Curiosity. With this 130 page research paper, I'm really curious what's its application in the near future. I'm sure there will be, I'm seeing this in the branch of cryptography.
I'm imagining it to be implemented like a public-private key. Maybe the odd number can be the private key. And three prime numbers can be the public keys. The hash can't be decoded by just the single public key. It needs all three of the public key to decode the hash. Well, with just abrupt thinking, I think it can be more secure? (Not really sure about it though. Just a guess.)
I don't see such an application; given a number which is known to be a sum of primes it's very easy to reverse this and extract the primes (unlike multiplication, which is how RSA works). And for practical cryptography processes it's always been perfectly reasonable to assume the goldbach conjecture - even though there's no formal proof yet, it's true in such an overwhelming majority of cases that you really wouldn't worry about hitting a counterexample, the odds are far smaller than e.g. a hash collision.
If you add three large primes I don't see how you could quickly reverse that process.

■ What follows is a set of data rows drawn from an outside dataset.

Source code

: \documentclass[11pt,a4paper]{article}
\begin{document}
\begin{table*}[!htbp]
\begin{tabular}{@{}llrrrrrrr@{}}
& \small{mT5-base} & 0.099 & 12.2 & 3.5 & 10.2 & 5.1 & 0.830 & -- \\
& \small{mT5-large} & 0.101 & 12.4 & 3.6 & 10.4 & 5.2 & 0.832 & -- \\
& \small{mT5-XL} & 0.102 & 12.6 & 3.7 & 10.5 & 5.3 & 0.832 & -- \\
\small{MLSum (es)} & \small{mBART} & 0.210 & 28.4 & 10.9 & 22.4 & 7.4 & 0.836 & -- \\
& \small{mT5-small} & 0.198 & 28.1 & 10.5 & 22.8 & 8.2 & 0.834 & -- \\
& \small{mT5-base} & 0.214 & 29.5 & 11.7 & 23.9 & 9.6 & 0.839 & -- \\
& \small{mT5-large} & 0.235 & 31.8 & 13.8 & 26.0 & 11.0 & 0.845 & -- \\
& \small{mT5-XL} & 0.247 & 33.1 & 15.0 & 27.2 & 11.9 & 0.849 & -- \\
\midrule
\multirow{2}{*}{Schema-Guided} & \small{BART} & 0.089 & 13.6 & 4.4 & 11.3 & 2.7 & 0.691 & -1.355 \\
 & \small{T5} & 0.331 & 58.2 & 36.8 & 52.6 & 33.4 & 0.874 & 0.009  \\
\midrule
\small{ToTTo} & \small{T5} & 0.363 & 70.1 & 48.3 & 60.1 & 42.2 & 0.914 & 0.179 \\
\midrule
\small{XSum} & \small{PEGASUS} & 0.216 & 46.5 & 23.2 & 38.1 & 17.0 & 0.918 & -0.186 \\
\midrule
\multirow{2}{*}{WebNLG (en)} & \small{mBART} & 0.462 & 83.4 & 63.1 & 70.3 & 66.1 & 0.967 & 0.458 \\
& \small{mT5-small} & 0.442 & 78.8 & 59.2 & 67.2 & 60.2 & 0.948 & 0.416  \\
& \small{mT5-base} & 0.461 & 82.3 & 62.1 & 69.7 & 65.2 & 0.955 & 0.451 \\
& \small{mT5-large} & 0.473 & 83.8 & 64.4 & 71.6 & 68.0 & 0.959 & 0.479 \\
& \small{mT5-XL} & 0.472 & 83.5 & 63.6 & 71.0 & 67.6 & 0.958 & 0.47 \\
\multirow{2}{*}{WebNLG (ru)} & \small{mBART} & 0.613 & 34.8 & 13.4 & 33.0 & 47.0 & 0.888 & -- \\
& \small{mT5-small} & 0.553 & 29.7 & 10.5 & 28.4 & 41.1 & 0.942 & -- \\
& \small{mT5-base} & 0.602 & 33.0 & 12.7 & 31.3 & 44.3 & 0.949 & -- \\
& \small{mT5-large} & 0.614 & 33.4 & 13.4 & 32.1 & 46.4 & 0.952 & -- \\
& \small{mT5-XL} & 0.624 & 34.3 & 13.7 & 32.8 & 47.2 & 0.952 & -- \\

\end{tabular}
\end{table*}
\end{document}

May be possible that several set's of 3 primes also sum to that number so you would need a process for finding all of them.

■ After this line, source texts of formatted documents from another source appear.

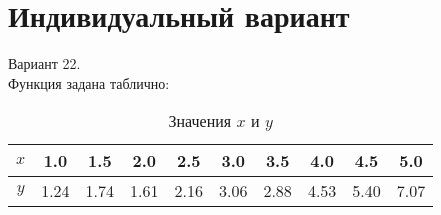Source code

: \documentclass[a4paper, 14pt]{extarticle}
\begin{document}
\section{Индивидуальный вариант}
\begin{justify}
	Вариант 22. \\
	Функция задана таблично: \\
	\begin{table}[h!]
		\centering
		\begin{tabular}{|c|ccccccccc|}
			\hline
			$x$ & 1.0 & 1.5 & 2.0 & 2.5 & 3.0 & 3.5 & 4.0 & 4.5 & 5.0 \\
			\hline
			$y$ & 1.24 & 1.74 & 1.61 & 2.16 & 3.06 & 2.88 & 4.53 & 5.40 & 7.07 \\
			\hline
		\end{tabular}
		\caption{Значения $x$ и $y$}
	\end{table}
	
	
\end{justify}
\pagebreak
\end{document}
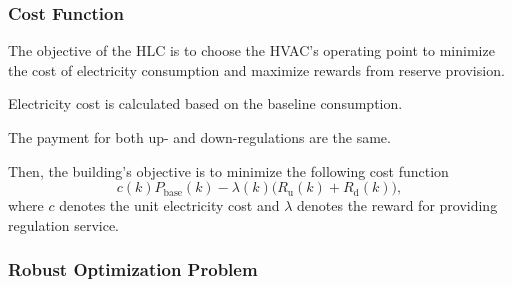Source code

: 
\subsubsection{Cost Function}
The objective of the HLC is to choose the HVAC's operating point to minimize the cost of electricity consumption and maximize rewards from reserve provision. 
\begin{assumption}
Electricity cost is calculated based on the baseline consumption.
\end{assumption}
\begin{assumption}
The payment for both up- and down-regulations are the same.
\end{assumption}
Then, the building's objective is to minimize the following cost function
\begin{equation}\label{eq:cost_function}
c(k) P_{\text{base}}(k) - \lambda(k) \big(R_{\text{u}}(k) + R_{\text{d}}(k)\big),
\end{equation}
where $c$ denotes the unit electricity cost and $\lambda$ denotes the reward for providing regulation service.


\subsubsection{Robust Optimization Problem}

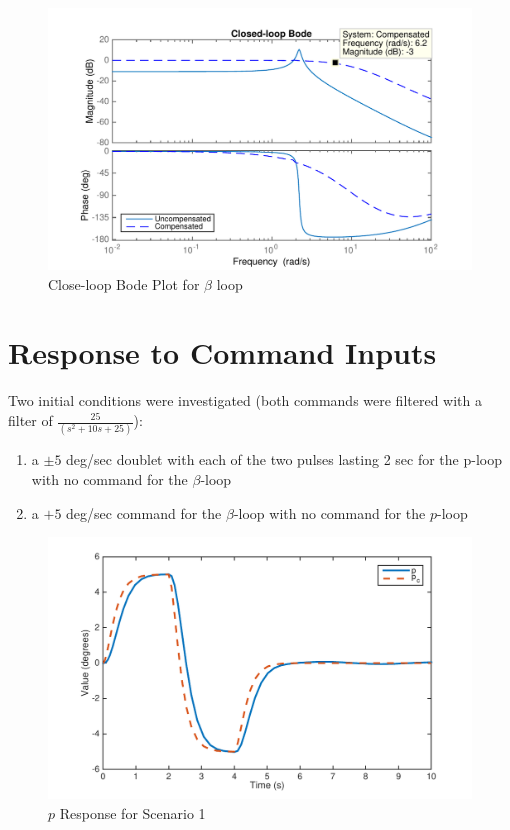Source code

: \documentclass[11pt]{article}
\begin{document}
\begin{figure}[h!]
\begin{center}
\includegraphics[height=.4\textheight]{figures/closeloop_beta}
\caption{Close-loop Bode Plot for $\beta$ loop}
\end{center}
\end{figure}

\clearpage
\section{Response to Command Inputs}
Two initial conditions were investigated (both commands were filtered with a filter of $\frac{25}{(s^2 + 10s + 25)}$):
\begin{enumerate}
\item a $\pm 5$ deg/sec doublet with each of the two pulses lasting 2 sec for the p-loop with no command for the $\beta$-loop
\item a $+ 5$ deg/sec command for the $\beta$-loop with no command for the $p$-loop\\
\end{enumerate}


\begin{figure}[h!]
\begin{center}
\includegraphics[height=.32\textheight]{figures/p2}
\caption{$p$ Response for Scenario 1}
\end{center}
\end{figure}
\end{document}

Thinking about it more this is basically a special case of the knapsack problem. Which is not obviously impossible, and indeed was used in an early attempt at public-key cryptography, but has since been broken: http://en.wikipedia.org/wiki/Merkle%E2%80%93Hellman_knapsack... .
It was cracked because it depended on a super-increasing sequence, the knapsack problem is still NP-Hard. However, finding a given sequence of primes that sum to the number is not really the knapsack problem.

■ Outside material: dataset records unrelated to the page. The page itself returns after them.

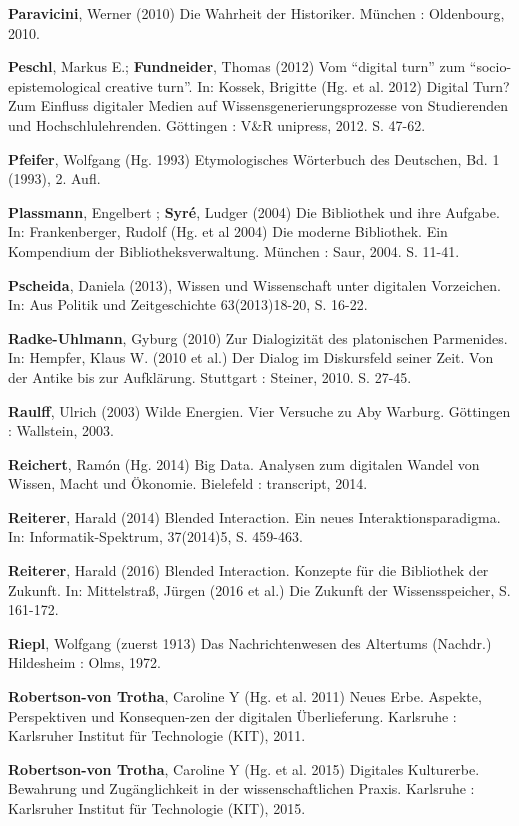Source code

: \documentclass[a4paper,
fontsize=11pt,
oneside,
numbers=noperiodatend,
parskip=half-,
bibliography=totoc,
final
]{scrartcl}
\begin{document}
\textbf{Paravicini}, Werner (2010) Die Wahrheit der Historiker. München
: Oldenbourg, 2010.

\textbf{Peschl}, Markus E.; \textbf{Fundneider}, Thomas (2012) Vom
\enquote{digital turn} zum \enquote{socio-epistemological creative
turn}. In: Kossek, Brigitte (Hg. et al. 2012) Digital Turn? Zum Einfluss
digitaler Medien auf Wissensgenerierungsprozesse von Studierenden und
Hochschlulehrenden. Göttingen : V\&R unipress, 2012. S. 47-62.

\textbf{Pfeifer}, Wolfgang (Hg. 1993) Etymologisches Wörterbuch des
Deutschen, Bd. 1 (1993), 2. Aufl.

\textbf{Plassmann}, Engelbert ; \textbf{Syré}, Ludger (2004) Die
Bibliothek und ihre Aufgabe. In: Frankenberger, Rudolf (Hg. et al 2004)
Die moderne Bibliothek. Ein Kompendium der Bibliotheksverwaltung.
München : Saur, 2004. S. 11-41.

\textbf{Pscheida}, Daniela (2013), Wissen und Wissenschaft unter
digitalen Vorzeichen. In: Aus Politik und Zeitgeschichte 63(2013)18-20,
S. 16-22.

\textbf{Radke-Uhlmann}, Gyburg (2010) Zur Dialogizität des platonischen
Parmenides. In: Hempfer, Klaus W. (2010 et al.) Der Dialog im
Diskursfeld seiner Zeit. Von der Antike bis zur Aufklärung. Stuttgart :
Steiner, 2010. S. 27-45.

\textbf{Raulff}, Ulrich (2003) Wilde Energien. Vier Versuche zu Aby
Warburg. Göttingen : Wallstein, 2003.

\textbf{Reichert}, Ramón (Hg. 2014) Big Data. Analysen zum digitalen
Wandel von Wissen, Macht und Ökonomie. Bielefeld : transcript, 2014.

\textbf{Reiterer}, Harald (2014) Blended Interaction. Ein neues
Interaktionsparadigma. In: Informatik-Spektrum, 37(2014)5, S. 459-463.

\textbf{Reiterer}, Harald (2016) Blended Interaction. Konzepte für die
Bibliothek der Zukunft. In: Mittelstraß, Jürgen (2016 et al.) Die
Zukunft der Wissensspeicher, S. 161-172.

\textbf{Riepl}, Wolfgang (zuerst 1913) Das Nachrichtenwesen des
Altertums (Nachdr.) Hildesheim : Olms, 1972.

\textbf{Robertson-von Trotha}, Caroline Y (Hg. et al. 2011) Neues Erbe.
Aspekte, Perspektiven und Konsequen-zen der digitalen Überlieferung.
Karlsruhe : Karlsruher Institut für Technologie (KIT), 2011.

\textbf{Robertson-von Trotha}, Caroline Y (Hg. et al. 2015) Digitales
Kulturerbe. Bewahrung und Zugänglichkeit in der wissenschaftlichen
Praxis. Karlsruhe : Karlsruher Institut für Technologie (KIT), 2015.
\end{document}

If I recall correctly, the private key was super increasing. The knapsack encryption algorithm attempted to reduce the super-increasing sequence to a regular sequence. What was broken was that the reduced sequence, while no longer super-increasing, still turned out to be a special case which was easy to solve.
This is less amenable to a rainbow attack than cracking RSA. When cracking RSA you have to factorise a number N into P.Q, so you only have to check up to sqrt(N). With this, you have to get 3 numbers, and check up to N/3.
I'm imagining it to be implemented like a public-private key. Maybe the odd number can be the private key. And three prime numbers can be the public keys. The hash can't be decoded by just the single public key. It needs all three of the public key to decode the hash. Well, with just abrupt thinking, I think it can be more secure? (Not really sure about it though. Just a guess.)